• _TASK OBJECTIVE_
Repeat the listing word for word. No pictures belong in the copy.

★ ★ ★ ★

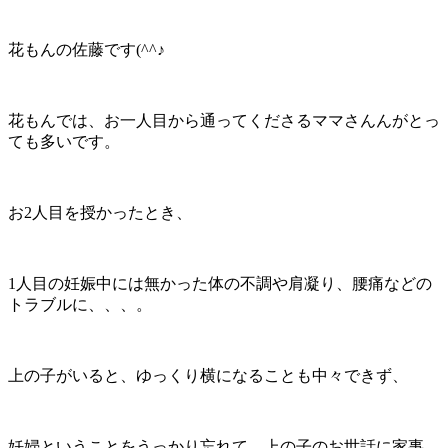
花もんの佐藤です(^^♪
花もんでは、お一人目から通ってくださるママさんんがとっ
ても多いです。
お2人目を授かったとき、
1人目の妊娠中には無かった体の不調や肩凝り、腰痛などの
トラブルに、、、。
上の子がいると、ゆっくり横になることも中々できず、
妊婦ということをうっかり忘れて、上の子のお世話に家事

★ ★ ★ ★

• _ANSWER TO THIS TASK_
花もんの佐藤です(^^♪
花もんでは、お一人目から通ってくださるママさんんがとっ
ても多いです。
お2人目を授かったとき、
1人目の妊娠中には無かった体の不調や肩凝り、腰痛などの
トラブルに、、、。
上の子がいると、ゆっくり横になることも中々できず、
妊婦ということをうっかり忘れて、上の子のお世話に家事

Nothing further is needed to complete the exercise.